I didn’t ask, but I did wonder after the episode was recorded if Wagner is still wearing a kind of irl black hat today. If he’s steering his clients to invest in companies that are on the path to becoming unnatural monopolies, doesn’t that raise the risk that the very inefficiencies he helped foment in Eternal Lands will emerge in America’s social economy writ large?


What would a person who doesn’t care how they’re perceived do in this game? That made the game a lot more fun, at least to me...because then I wasn’t constrained anymore. So I turned the guild into a business, and I thought, “How am I going to make this guild make money in a way where they [the guild’s members] don’t actually care what other people think?” - Andrew Wagner

First, welcome! If you enjoy this read, I hope you’ll come back, check out more of our (forthcoming) content, smash the subscribe button, and share the word.

A note about me before getting into the meat of this inaugural Player Driven post on Substack. I’ve gotten to know Greg Posner, the wizard behind the curtain of the Player Driven podcast, over the past couple of years and it’s been a blast. We met at GDC (Game Developer Conference) in early 2024, where I was moderating a panel discussion and he was working at Helpshift (and already podcasting there). Note: We’re both active on LinkedIn, so if you’d like more context or to connect, look us up.

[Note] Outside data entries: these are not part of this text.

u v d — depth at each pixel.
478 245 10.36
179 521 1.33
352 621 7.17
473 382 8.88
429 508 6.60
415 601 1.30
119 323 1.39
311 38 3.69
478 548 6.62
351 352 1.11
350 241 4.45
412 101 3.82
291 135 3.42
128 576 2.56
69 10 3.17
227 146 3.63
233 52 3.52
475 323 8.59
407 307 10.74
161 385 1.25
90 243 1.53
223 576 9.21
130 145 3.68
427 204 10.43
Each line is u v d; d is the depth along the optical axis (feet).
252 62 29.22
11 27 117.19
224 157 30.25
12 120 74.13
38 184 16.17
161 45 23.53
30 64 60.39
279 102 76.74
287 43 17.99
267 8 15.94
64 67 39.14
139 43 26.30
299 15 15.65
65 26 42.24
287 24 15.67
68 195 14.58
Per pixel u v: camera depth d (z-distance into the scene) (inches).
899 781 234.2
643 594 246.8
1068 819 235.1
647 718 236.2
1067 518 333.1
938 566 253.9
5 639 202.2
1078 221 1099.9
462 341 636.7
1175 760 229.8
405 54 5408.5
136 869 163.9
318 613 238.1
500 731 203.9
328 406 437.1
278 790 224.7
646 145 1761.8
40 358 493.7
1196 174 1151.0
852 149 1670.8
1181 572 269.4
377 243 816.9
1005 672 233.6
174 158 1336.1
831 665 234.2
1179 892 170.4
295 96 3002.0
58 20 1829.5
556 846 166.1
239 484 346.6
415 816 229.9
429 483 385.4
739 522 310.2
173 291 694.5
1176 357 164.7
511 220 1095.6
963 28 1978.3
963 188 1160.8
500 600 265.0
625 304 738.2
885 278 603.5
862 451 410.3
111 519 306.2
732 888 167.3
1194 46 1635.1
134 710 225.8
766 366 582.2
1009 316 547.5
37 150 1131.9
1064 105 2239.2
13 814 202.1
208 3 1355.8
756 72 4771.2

Greg and I hit it off, kept in contact, and I did my first guest stint on Player Driven in late 2024. Fast forward to late 2025, by which point I’d transmuted from an occasional guest to occasional guest co-host! That’s the Easter egg hidden in this post: how I commandeered Greg’s “baby” to have an interesting discussion with someone, namely, Andrew Wagner, who dove off the deep end into an obscure MMORPG at a tender age, and how that experience:

  1. shaped the man he’s become

  2. contributed to the downfall of the MMORPG he eventually “beat” and

  3. illustrated how inadequate governance of social economies can endanger them in a virtual and irl market context alike.

If you want a full Monty experience, the hourlong podcast is here (and it’s likely on your favorite podcast platform); we published it in late July.

What follows is not a recap of the associated episode, “The Economics of Gaming: How One Player Broke an MMO and Launched a Career.” Instead, I’ll double click on three topics that came up in the episode below. I wanted to expand on them because I found the exchanges particularly fascinating and resonant. I hope you will too.

Wagner is a formally trained economist who has run his own investment firm for many years. When he says there are clear parallels between how Eternal Lands operated when he played it obsessively in the 2000s and real world economic (and social) principles that impact our daily lives today, we should take this idea seriously. These connection points were a big piece of what blew my mind as I read his 2020 book, The Economics of Online Gaming, and prompted me to see if Greg would have Andrew on as a guest.

I’ve researched and analyzed video games and XR tech and related market trends for the past 15 years. Andrew’s book did an excellent job linking real world economic principles and phenomena to the design principles and processes that he experienced, often subconsciously, as a teen in Eternal Lands (a RuneScape-type video game that’s actually still playable here). One one level, the latter may be viewed as a greatly simplified microcosm of the former.

This may sound like an esoteric topic, but hundreds of millions of people today will experience a virtual social economy inside a video game they play. They may not think of it in those terms but it’s a fair way of describing their behavior. What I’ll try to do below, and what I intend to illuminate in most of my subsequent Substack posts, are linkages (as well as the gaps) between how virtual and irl social economies appear to work. This is the twist I plan on putting on a subset of Player Driven episodes moving forward. If this topic sounds interesting, again, smash that subscribe button and share the word!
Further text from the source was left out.